Source | Memory-Efficient Pipeline-Parallel DNN Training |
Year | 2000 |
Data Source | CC BY-SA - https://paperswithcode.com |
PipeDream-2BW is an asynchronous pipeline parallel method that supports memory-efficient pipeline parallelism, a hybrid form of parallelism that combines data and model parallelism with input pipelining. PipeDream-2BW uses a novel pipelining and weight gradient coalescing strategy, combined with the double buffering of weights, to ensure high throughput, low memory footprint, and weight update semantics similar to data parallelism. In addition, PipeDream2BW automatically partitions the model over the available hardware resources, while respecting hardware constraints such as memory capacities of accelerators, and topologies and bandwidths of interconnects.
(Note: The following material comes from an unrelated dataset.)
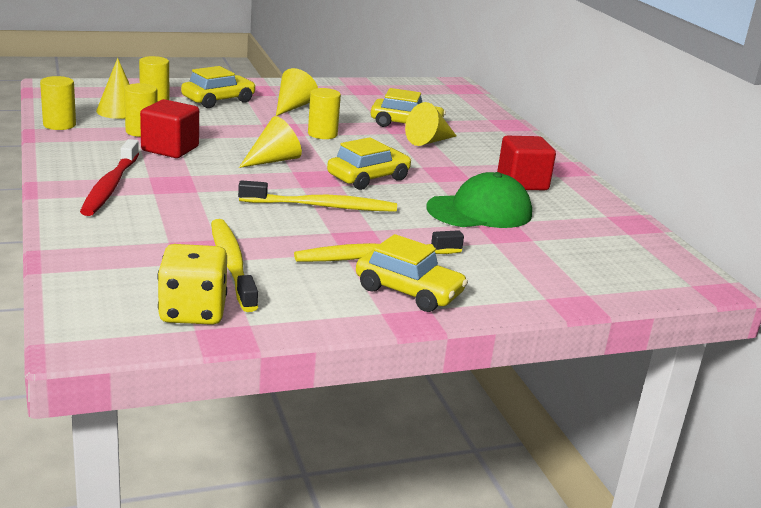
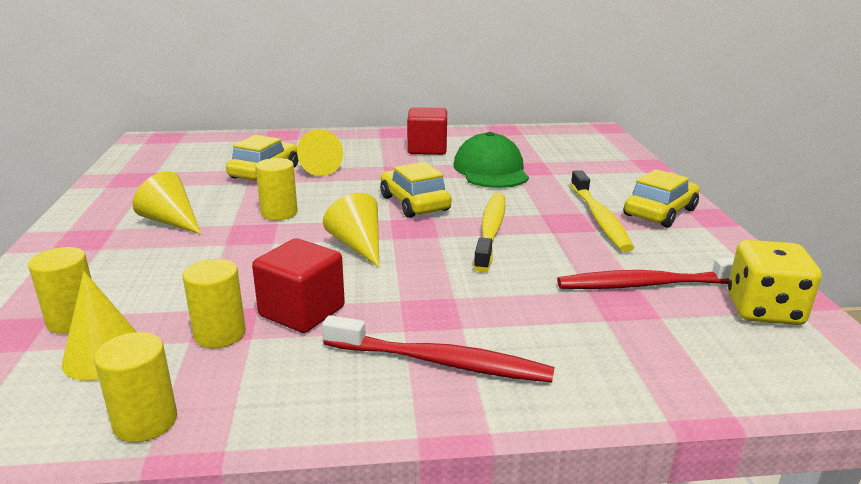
camera: 75 degrees left, 0 degrees up
yellow car [181,66,256,108] -> none
yellow toothbrush [211,219,258,312] -> red toothbrush [557,258,734,289]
PipeDream-2BW also determines when to employ existing memory-savings techniques, such as activation recomputation, that trade off extra computation for lower memory footprint.
The two main features are a double-buffered weight update (2BW) and flush mechanisms ensure high throughput. PipeDream-2BW splits models into stages over multiple workers, and each stage is replicated an equal number of times (with data-parallel updates across replicas of the same stage). Such parallel pipelines work well for models where each layer is repeated a fixed number of times (e.g., transformer models).